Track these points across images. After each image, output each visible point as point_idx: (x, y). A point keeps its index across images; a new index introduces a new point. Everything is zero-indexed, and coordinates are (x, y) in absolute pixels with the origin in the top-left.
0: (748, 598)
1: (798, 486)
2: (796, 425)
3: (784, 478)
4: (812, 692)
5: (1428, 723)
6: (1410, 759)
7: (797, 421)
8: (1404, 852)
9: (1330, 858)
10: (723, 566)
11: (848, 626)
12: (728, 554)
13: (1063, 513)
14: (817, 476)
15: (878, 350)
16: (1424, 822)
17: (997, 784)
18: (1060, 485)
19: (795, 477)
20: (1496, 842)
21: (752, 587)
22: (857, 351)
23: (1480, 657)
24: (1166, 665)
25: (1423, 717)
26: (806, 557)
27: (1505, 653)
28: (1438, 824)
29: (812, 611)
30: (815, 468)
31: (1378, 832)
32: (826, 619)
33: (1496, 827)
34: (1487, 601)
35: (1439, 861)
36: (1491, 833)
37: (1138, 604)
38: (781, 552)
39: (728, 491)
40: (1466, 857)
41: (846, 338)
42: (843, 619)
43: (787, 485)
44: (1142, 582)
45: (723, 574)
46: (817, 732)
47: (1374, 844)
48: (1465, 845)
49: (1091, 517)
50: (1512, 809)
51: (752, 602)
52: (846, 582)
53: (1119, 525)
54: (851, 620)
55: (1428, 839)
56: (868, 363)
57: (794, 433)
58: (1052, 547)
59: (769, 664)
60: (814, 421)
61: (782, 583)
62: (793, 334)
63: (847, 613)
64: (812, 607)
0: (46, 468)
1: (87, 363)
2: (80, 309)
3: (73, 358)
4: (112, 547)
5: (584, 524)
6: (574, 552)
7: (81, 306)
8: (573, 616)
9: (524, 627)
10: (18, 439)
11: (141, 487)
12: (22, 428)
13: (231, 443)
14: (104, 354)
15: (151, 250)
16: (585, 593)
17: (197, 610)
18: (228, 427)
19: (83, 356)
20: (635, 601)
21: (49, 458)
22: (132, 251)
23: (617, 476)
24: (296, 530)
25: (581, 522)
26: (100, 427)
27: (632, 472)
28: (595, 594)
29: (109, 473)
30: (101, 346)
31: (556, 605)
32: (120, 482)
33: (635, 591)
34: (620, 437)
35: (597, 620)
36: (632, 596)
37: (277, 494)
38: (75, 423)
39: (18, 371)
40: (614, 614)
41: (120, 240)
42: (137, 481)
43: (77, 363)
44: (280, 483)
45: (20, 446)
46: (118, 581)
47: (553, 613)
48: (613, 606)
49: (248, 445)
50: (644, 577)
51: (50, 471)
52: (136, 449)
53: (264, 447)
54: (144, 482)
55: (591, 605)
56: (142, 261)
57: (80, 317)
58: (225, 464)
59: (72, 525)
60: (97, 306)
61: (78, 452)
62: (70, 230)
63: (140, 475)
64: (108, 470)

__________________________________________________

## Your objective
Beginning with the line that holds "56: (868, 363)" and ending with the last line of the data, copy each line exactly and add nothing.

## Reply to the task
56: (868, 363)
57: (794, 433)
58: (1052, 547)
59: (769, 664)
60: (814, 421)
61: (782, 583)
62: (793, 334)
63: (847, 613)
64: (812, 607)
0: (46, 468)
1: (87, 363)
2: (80, 309)
3: (73, 358)
4: (112, 547)
5: (584, 524)
6: (574, 552)
7: (81, 306)
8: (573, 616)
9: (524, 627)
10: (18, 439)
11: (141, 487)
12: (22, 428)
13: (231, 443)
14: (104, 354)
15: (151, 250)
16: (585, 593)
17: (197, 610)
18: (228, 427)
19: (83, 356)
20: (635, 601)
21: (49, 458)
22: (132, 251)
23: (617, 476)
24: (296, 530)
25: (581, 522)
26: (100, 427)
27: (632, 472)
28: (595, 594)
29: (109, 473)
30: (101, 346)
31: (556, 605)
32: (120, 482)
33: (635, 591)
34: (620, 437)
35: (597, 620)
36: (632, 596)
37: (277, 494)
38: (75, 423)
39: (18, 371)
40: (614, 614)
41: (120, 240)
42: (137, 481)
43: (77, 363)
44: (280, 483)
45: (20, 446)
46: (118, 581)
47: (553, 613)
48: (613, 606)
49: (248, 445)
50: (644, 577)
51: (50, 471)
52: (136, 449)
53: (264, 447)
54: (144, 482)
55: (591, 605)
56: (142, 261)
57: (80, 317)
58: (225, 464)
59: (72, 525)
60: (97, 306)
61: (78, 452)
62: (70, 230)
63: (140, 475)
64: (108, 470)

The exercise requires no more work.